» **Exercise directions**
Pictures must be left out. Print the lines from the beginning of the material through the line holding "13: (555, 362, 1.05)", exactly and nothing else.
-- Data shown follows --
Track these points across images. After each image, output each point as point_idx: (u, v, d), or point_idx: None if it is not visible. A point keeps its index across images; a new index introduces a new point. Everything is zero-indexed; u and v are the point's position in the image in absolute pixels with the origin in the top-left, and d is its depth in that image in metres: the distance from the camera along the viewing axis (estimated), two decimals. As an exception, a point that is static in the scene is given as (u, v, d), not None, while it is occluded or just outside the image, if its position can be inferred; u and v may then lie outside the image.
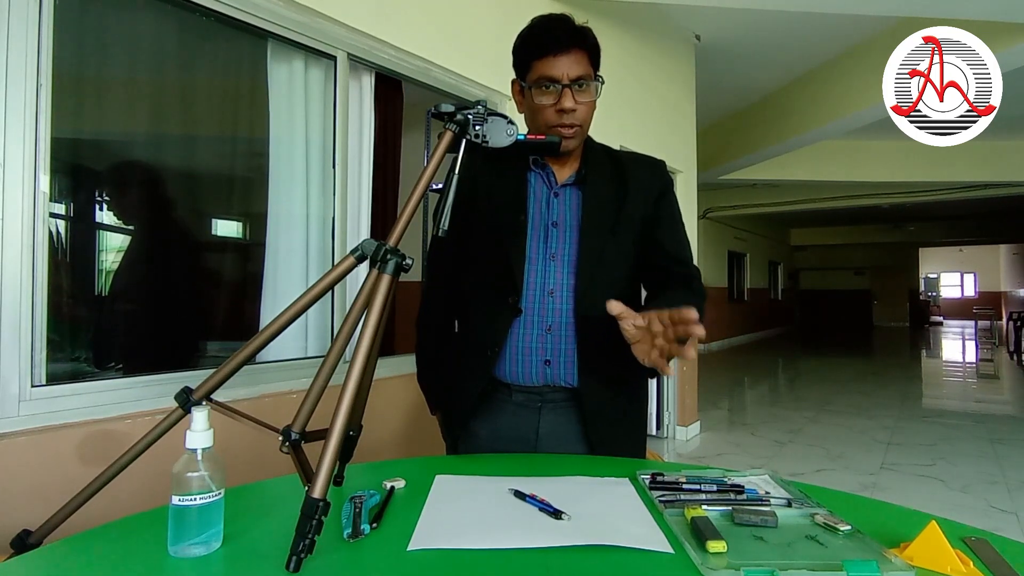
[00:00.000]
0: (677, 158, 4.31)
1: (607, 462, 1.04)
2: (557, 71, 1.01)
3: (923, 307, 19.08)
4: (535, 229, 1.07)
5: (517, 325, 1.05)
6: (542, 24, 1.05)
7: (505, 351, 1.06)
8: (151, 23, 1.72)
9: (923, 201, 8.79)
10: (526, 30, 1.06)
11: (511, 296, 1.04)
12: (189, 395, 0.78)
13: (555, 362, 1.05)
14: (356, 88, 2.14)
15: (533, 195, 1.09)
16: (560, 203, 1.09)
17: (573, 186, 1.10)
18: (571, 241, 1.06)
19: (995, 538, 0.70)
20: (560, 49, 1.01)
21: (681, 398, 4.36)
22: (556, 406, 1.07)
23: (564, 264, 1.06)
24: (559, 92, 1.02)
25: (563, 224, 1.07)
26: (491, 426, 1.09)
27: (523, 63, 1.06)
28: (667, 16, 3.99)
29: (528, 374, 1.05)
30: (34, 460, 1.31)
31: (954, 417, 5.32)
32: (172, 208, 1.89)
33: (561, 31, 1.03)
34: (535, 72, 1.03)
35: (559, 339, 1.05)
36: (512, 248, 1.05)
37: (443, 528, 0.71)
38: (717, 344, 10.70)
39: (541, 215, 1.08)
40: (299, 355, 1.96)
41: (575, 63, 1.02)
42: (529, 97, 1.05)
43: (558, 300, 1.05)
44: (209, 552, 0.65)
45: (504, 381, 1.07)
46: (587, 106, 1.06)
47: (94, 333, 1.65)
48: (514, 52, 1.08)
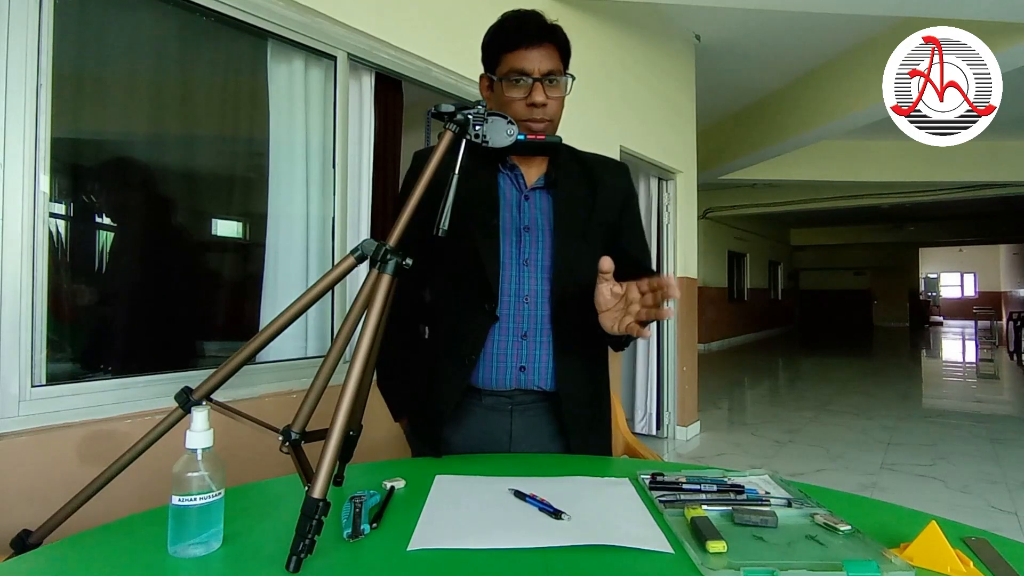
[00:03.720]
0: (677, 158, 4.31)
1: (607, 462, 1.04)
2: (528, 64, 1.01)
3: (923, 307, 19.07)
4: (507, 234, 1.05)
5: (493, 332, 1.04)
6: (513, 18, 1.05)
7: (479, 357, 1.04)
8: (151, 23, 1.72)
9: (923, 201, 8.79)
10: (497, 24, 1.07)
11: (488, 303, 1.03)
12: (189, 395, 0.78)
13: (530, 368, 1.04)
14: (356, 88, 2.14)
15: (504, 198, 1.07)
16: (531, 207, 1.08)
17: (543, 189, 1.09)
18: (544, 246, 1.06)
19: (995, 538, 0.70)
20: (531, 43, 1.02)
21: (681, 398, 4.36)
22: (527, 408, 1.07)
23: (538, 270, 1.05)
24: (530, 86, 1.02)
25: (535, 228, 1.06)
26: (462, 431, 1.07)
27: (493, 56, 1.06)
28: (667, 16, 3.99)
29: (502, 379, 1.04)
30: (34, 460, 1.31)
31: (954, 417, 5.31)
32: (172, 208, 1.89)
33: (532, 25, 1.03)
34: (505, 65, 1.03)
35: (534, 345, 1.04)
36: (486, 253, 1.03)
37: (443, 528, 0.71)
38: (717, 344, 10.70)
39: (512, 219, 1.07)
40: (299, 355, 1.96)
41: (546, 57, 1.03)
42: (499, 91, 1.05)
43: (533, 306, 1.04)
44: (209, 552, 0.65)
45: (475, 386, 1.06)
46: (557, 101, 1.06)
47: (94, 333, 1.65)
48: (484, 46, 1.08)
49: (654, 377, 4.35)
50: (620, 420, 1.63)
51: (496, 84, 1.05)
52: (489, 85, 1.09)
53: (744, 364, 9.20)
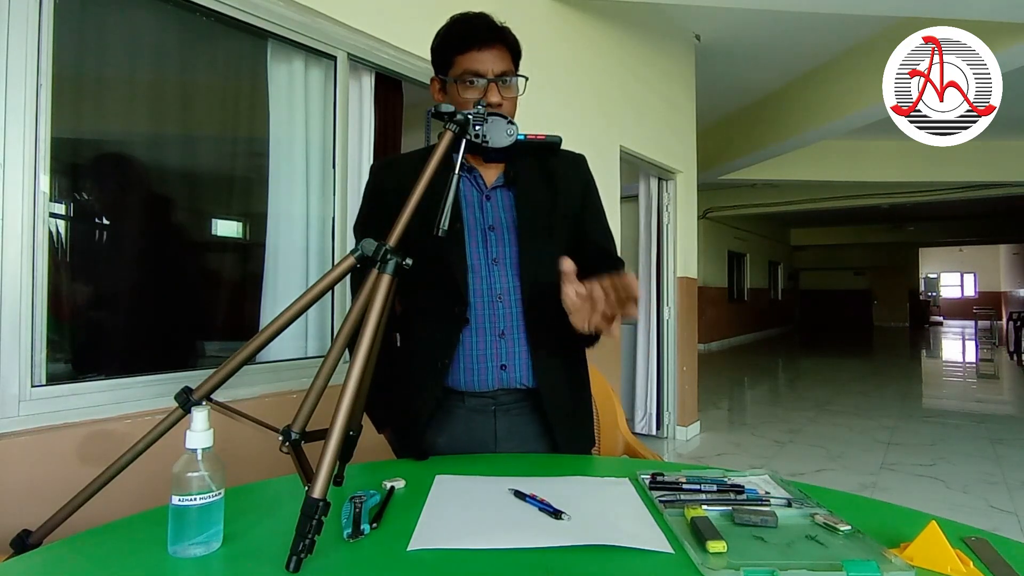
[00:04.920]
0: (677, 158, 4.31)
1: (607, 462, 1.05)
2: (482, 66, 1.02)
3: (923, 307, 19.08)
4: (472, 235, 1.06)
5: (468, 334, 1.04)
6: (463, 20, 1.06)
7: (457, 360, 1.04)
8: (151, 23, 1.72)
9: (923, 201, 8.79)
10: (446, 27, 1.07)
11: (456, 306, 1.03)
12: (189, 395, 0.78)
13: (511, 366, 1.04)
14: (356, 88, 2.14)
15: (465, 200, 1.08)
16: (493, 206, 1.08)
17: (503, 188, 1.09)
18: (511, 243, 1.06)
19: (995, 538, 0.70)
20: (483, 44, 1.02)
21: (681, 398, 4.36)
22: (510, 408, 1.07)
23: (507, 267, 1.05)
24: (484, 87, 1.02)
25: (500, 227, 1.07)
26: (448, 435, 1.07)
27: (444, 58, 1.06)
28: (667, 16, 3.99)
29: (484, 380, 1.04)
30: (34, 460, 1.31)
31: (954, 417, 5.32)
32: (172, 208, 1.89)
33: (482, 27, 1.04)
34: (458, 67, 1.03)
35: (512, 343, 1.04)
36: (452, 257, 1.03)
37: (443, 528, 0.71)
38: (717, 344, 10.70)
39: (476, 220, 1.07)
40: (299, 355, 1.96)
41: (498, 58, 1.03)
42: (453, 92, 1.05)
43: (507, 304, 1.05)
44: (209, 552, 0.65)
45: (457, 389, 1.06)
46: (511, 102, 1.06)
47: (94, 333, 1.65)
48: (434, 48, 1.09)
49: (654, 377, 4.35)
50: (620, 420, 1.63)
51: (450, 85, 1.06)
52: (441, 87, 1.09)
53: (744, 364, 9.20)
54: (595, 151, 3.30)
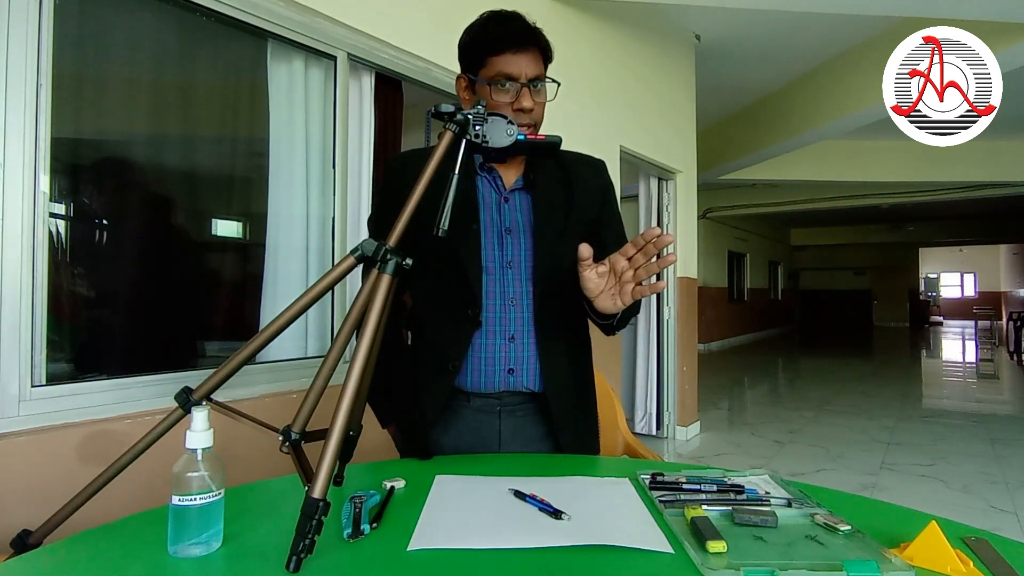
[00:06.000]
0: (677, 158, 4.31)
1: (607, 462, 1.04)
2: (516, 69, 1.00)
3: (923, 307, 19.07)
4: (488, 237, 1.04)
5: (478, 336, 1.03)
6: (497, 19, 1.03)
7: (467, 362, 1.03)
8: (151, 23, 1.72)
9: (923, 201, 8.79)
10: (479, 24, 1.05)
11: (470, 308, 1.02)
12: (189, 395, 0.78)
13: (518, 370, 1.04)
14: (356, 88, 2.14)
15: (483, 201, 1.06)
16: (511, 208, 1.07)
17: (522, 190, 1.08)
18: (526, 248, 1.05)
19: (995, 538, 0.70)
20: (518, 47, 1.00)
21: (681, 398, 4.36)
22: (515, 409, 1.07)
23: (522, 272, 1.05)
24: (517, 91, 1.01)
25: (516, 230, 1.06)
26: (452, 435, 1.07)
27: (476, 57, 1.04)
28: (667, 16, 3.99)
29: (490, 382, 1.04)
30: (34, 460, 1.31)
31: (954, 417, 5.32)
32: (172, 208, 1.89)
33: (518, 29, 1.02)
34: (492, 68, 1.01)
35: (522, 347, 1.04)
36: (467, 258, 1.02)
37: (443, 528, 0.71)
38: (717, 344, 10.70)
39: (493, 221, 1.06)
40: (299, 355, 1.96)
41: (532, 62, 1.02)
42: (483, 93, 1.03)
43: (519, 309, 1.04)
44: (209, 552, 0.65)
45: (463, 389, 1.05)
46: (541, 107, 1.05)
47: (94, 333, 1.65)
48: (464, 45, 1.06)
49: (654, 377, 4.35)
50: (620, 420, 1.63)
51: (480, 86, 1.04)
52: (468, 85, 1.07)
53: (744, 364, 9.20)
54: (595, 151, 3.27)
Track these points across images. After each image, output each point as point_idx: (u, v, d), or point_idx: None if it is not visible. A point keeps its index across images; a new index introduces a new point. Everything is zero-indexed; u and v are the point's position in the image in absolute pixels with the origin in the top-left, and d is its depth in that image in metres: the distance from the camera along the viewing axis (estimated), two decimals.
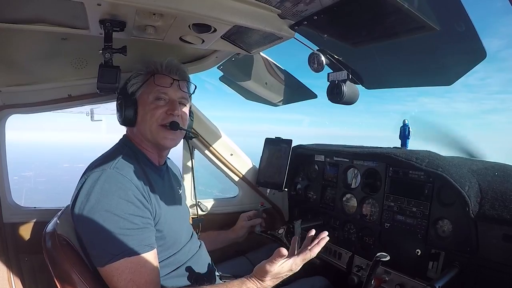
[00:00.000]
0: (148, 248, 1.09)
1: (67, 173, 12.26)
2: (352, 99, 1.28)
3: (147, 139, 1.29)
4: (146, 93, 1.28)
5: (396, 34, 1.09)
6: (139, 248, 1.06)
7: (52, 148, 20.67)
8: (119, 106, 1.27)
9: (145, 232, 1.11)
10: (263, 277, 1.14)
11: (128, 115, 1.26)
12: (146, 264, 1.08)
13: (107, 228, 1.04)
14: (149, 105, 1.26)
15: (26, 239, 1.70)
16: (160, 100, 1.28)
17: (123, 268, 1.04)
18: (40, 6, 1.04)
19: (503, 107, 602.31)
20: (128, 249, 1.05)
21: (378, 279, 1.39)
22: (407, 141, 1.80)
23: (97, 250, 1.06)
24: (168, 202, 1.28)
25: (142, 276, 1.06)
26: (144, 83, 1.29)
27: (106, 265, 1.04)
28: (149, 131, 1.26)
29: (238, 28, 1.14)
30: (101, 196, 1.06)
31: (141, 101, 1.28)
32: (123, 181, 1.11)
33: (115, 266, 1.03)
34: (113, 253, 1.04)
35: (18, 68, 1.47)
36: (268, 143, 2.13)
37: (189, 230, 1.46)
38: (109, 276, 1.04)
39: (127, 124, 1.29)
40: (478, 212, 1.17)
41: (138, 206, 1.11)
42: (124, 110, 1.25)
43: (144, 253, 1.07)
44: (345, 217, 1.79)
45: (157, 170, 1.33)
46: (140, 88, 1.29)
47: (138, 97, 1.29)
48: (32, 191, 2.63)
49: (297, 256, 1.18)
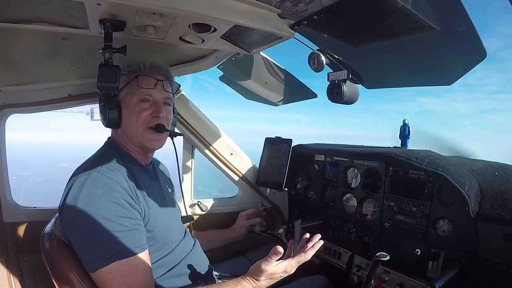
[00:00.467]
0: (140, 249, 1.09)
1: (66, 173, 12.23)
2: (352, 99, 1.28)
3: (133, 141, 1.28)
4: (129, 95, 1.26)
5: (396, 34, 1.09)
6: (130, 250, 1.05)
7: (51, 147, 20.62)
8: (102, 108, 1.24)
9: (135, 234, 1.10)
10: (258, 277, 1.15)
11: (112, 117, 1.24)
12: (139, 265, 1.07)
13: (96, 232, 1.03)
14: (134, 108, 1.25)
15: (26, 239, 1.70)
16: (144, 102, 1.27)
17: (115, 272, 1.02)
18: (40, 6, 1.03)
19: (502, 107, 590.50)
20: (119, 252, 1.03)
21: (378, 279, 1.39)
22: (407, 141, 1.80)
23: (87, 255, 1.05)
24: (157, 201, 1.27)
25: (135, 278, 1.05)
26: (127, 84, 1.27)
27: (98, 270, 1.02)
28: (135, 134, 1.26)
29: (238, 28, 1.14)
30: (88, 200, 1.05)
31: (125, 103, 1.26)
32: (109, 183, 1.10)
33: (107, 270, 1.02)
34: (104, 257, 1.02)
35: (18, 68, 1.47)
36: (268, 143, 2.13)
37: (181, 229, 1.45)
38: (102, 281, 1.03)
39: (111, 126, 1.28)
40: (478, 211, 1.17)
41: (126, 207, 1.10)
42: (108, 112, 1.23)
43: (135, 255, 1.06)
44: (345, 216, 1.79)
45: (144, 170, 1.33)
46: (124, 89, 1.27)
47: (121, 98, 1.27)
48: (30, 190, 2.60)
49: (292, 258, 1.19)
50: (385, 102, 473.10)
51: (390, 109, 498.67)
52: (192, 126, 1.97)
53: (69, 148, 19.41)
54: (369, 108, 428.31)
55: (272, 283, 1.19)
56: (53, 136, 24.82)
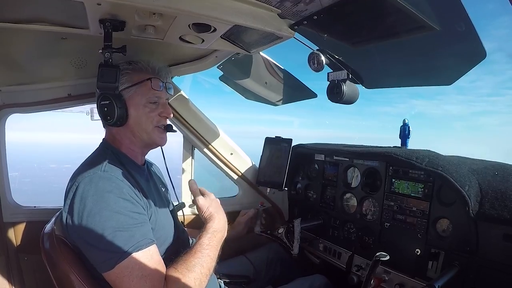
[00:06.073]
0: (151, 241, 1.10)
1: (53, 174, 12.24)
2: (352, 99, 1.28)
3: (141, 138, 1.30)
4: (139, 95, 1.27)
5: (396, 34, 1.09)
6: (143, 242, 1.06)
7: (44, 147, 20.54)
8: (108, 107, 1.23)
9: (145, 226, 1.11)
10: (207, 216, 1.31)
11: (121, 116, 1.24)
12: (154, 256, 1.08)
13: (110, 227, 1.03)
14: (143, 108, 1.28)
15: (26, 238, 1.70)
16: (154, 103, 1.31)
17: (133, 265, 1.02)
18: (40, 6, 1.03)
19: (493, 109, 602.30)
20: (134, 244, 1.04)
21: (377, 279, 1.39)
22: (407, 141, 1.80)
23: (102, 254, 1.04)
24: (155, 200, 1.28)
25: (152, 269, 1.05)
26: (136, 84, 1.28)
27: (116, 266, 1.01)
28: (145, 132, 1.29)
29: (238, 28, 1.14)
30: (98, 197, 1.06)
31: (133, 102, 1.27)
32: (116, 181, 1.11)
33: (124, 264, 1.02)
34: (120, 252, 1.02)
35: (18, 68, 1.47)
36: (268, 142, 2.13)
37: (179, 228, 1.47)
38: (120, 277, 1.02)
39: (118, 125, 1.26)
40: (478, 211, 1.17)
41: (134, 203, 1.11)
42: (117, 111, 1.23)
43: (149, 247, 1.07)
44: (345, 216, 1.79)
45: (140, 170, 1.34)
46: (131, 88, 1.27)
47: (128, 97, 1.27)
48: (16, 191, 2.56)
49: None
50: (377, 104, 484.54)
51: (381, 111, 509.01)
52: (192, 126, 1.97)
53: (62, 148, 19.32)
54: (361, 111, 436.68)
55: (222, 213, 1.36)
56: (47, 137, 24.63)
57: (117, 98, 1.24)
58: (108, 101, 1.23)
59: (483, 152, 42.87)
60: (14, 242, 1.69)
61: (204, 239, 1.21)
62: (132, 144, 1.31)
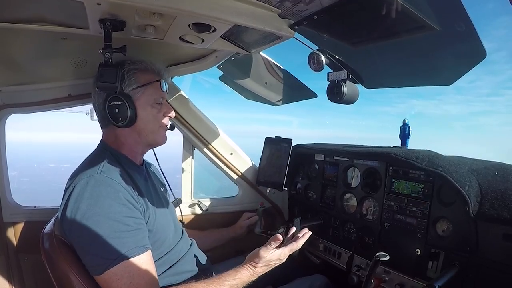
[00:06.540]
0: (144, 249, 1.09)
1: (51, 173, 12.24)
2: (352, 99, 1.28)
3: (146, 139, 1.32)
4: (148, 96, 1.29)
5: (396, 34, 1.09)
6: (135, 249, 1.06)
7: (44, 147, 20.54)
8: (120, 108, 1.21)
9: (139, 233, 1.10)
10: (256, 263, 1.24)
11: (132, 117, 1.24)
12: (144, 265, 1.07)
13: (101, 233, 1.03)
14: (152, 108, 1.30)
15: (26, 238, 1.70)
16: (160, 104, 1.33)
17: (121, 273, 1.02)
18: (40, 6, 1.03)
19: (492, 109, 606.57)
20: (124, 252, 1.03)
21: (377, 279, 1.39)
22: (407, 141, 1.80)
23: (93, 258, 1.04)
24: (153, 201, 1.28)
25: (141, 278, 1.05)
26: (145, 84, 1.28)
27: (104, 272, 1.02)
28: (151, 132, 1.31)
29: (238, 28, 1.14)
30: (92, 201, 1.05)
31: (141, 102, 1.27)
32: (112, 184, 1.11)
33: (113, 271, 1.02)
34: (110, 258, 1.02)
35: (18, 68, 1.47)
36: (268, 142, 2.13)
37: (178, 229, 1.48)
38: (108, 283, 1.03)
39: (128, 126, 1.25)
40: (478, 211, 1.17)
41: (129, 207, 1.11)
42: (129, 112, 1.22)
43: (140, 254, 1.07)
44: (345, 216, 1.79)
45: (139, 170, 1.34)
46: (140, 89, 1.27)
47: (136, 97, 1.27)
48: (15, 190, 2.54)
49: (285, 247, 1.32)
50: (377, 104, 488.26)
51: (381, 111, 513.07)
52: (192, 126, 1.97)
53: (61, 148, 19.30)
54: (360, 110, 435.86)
-- Data shown concluded --
» **Expected answer**
Track these points across images. After each image, output each point as point_idx: (u, v, d), or point_idx: None if it is not visible. A point keeps its index across images; a new index introduces a new point. Everything is zero-indexed; u and v are the point's position in the image in absolute pixels with the origin in the top-left, and d is its depth in that image in metres: the distance from the camera along the viewing axis (estimated), two decimals. As an exception, a point that is static in the scene is given as (u, v, d), not None, while it is occluded or just outside the image, if its position can be inferred; u and v may then lie outside the image.
[00:00.000]
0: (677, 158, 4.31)
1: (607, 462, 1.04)
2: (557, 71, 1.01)
3: (923, 307, 19.08)
4: (535, 229, 1.07)
5: (517, 325, 1.05)
6: (542, 24, 1.05)
7: (505, 351, 1.06)
8: (151, 23, 1.72)
9: (923, 201, 8.79)
10: (526, 30, 1.06)
11: (511, 296, 1.04)
12: (189, 395, 0.78)
13: (555, 362, 1.05)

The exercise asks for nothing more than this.